Malgré sa disparition certaine, il n’empêche que le tortionnaire me fait atrocement souffrir. Quand il accomplit sa besogne, je désire ardemment retrouver le doux feu de mon Royaume construit par mes seules vertus avec l’aide de mes amis aux ailes blessées. Mais je ne veux pas abandonner le tourment de mon ministère et je choisis toujours de croiser le pharisien qui vous a enseigné de bénir et d’aimer l’»Ennemi». Car il m’importe de préparer les lieux avant que je ne vous envoie mon fils en toute gloire. Et ce n’est pas Amorth qui m’en empêchera avec un rituel qui est de la même espèce que la bénédiction des voitures. Soit dit en passant, j’apprécie grandement la vigueur de vos chefs à retarder leur participation dans la Commission chargée d’améliorer les stratégies de guerre contre moi. Ils me facilitent la tâche.

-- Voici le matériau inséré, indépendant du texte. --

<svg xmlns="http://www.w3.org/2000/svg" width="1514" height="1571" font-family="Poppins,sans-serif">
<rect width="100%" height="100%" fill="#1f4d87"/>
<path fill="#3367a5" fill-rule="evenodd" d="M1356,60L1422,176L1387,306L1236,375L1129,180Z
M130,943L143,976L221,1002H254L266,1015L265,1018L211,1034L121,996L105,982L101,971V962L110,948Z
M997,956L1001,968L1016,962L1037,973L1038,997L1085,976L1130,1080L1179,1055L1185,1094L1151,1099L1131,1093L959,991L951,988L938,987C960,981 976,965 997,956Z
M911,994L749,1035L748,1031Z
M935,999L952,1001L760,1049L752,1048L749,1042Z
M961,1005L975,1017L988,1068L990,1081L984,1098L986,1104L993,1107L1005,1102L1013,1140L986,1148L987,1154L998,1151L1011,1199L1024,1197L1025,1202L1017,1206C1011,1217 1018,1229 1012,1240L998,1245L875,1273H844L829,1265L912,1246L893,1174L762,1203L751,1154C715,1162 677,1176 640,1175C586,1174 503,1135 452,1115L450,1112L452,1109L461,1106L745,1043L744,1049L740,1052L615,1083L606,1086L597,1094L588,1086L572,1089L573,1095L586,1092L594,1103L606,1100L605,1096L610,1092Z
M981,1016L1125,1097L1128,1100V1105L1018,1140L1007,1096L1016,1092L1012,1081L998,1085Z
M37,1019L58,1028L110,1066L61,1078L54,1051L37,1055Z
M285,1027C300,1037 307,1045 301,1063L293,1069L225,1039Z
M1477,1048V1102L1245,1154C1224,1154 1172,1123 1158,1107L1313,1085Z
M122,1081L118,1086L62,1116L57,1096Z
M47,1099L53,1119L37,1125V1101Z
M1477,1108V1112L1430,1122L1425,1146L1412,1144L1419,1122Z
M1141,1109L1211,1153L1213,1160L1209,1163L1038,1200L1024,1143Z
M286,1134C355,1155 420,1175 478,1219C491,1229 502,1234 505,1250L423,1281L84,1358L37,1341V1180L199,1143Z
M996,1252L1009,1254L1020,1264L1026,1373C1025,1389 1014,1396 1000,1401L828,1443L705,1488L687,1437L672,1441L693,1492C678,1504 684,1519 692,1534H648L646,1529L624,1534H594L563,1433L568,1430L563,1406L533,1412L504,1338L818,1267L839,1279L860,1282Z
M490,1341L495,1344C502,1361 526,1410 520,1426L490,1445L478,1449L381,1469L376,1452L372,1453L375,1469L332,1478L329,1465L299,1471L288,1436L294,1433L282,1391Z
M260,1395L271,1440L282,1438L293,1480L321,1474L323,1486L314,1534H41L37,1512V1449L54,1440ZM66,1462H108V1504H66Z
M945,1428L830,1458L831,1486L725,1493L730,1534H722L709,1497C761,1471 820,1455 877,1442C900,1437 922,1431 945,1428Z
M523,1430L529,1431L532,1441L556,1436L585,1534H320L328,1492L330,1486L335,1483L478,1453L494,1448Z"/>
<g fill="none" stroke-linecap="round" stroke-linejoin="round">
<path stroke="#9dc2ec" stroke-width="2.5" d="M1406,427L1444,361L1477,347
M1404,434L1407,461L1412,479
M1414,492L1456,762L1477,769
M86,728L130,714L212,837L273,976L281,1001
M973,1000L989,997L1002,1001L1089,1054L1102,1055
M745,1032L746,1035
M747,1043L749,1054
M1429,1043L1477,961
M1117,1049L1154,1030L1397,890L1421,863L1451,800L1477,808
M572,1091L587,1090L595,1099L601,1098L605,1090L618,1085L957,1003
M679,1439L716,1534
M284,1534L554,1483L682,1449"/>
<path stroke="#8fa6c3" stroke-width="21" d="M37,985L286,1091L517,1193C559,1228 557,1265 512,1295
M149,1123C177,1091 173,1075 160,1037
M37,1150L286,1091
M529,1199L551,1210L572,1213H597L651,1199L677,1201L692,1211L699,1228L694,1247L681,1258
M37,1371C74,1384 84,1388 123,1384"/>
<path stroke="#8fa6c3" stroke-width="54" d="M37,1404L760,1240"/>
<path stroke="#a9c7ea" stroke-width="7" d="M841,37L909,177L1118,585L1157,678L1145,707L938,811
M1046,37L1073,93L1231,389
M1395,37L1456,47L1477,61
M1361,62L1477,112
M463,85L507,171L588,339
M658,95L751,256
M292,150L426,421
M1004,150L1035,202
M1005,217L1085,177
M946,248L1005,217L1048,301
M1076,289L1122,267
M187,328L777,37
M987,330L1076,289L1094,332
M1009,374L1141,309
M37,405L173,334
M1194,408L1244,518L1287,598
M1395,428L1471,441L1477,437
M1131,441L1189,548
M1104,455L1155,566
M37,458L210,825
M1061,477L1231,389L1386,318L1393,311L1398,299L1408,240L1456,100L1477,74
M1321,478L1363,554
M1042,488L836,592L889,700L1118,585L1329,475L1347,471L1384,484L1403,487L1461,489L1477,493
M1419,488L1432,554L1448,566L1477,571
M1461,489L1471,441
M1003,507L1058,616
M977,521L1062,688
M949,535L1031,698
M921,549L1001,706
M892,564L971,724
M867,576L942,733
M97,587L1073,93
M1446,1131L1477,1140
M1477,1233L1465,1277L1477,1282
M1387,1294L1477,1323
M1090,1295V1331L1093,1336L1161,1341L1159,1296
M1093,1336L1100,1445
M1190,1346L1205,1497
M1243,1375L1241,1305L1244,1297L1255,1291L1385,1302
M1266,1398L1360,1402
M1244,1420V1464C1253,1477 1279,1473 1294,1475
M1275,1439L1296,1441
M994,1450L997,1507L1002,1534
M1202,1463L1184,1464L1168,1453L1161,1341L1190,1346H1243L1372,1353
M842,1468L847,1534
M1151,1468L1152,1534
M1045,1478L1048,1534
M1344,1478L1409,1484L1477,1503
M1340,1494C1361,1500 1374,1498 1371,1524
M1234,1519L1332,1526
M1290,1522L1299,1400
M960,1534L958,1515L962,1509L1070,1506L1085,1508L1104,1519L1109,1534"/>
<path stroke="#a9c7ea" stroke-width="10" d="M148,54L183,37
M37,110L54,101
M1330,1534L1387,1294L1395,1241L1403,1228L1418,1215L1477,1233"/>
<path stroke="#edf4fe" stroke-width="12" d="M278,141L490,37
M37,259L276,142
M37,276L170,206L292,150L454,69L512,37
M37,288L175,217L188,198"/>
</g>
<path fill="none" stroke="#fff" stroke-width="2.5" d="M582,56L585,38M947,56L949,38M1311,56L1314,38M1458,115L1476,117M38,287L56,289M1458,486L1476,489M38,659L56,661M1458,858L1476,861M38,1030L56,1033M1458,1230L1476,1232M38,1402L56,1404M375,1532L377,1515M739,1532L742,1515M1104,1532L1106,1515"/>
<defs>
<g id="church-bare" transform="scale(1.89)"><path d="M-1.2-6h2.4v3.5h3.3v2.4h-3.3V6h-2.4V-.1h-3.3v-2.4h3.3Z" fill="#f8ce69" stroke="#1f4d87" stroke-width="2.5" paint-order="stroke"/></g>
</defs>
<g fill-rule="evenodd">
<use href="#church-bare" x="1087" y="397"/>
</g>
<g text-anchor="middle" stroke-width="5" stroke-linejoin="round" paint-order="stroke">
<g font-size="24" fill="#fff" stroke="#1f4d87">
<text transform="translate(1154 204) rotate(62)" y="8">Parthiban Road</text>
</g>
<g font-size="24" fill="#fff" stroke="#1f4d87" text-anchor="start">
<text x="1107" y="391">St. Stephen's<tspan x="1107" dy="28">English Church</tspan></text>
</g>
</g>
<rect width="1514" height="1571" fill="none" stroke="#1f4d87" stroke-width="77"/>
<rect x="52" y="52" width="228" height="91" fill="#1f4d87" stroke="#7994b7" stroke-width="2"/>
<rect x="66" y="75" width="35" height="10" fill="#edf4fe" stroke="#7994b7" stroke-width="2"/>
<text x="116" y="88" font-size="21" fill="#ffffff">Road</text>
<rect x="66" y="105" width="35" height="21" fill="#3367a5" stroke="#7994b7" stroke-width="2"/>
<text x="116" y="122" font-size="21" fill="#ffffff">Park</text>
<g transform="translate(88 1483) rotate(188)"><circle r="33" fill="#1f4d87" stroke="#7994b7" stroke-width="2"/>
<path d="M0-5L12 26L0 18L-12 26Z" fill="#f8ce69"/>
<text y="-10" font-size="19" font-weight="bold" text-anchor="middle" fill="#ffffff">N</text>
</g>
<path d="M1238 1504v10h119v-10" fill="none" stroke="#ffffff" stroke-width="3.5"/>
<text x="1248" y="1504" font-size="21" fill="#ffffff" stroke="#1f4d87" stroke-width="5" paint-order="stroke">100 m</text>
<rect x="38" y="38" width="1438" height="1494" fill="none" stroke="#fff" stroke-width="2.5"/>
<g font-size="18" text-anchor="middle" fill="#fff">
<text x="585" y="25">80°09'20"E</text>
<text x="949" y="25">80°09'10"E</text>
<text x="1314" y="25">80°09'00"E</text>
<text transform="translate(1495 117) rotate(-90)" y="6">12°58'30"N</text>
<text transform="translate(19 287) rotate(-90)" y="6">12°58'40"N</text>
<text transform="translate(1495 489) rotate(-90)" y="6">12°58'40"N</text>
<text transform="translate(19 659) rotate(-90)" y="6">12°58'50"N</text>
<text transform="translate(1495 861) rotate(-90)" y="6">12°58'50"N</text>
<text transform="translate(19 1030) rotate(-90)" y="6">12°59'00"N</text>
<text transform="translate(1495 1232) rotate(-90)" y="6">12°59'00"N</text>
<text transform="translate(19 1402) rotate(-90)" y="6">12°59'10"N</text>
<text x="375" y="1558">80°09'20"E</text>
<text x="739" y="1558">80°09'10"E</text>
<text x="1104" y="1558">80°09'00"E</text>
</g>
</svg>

Ne soyez pas trop confiant, cher lecteur. Il y a une vérité qui ne peut vous échapper, car elle est commune à tous les hommes depuis le jour heureux où j’ai rencontré le Couple: je vous fascine. Et comme le prophétisent vos poètes les plus excellents, c’est en cela que Je Suis beau. Votre haine envers moi est d’autant plus captieuse. Il vaut mieux pour vous de m’oublier. Je vous en conjure, faites comme les autres et vivez comme si je n’existais pas. Remplissez vos poches de titres, de sucre et de confort. Et surtout, celui-là, ne l’écoutez plus: il veut abolir le fin du fin de votre civilisation gourmande par le don de sa joie et de sa pauvreté. Est-ce bien ce que vous voulez? Je ne le pense pas puisque votre Cirque national ne plonge presque plus d’enfants dans l’eau.

Je vous quitte. J’ai quelques-uns de vos «parfaits» à beurrer sur les murs et à faire noircir dans mes réseaux d’information.

Celui qui s’est écorné jusqu’au ridicule pour vous,
L’Éleveur de cochylis beaux et gras
Adresse principale: toutes les facultés de théologie où le vieil Aquinate a été… remercié.

* Cet essai s’inspire du témoignage de Dom Gabriele Amorth, Un exorciste raconte, préface de René Laurentin, présentation de Candido Amantini, Éditions du Rocher, 2010.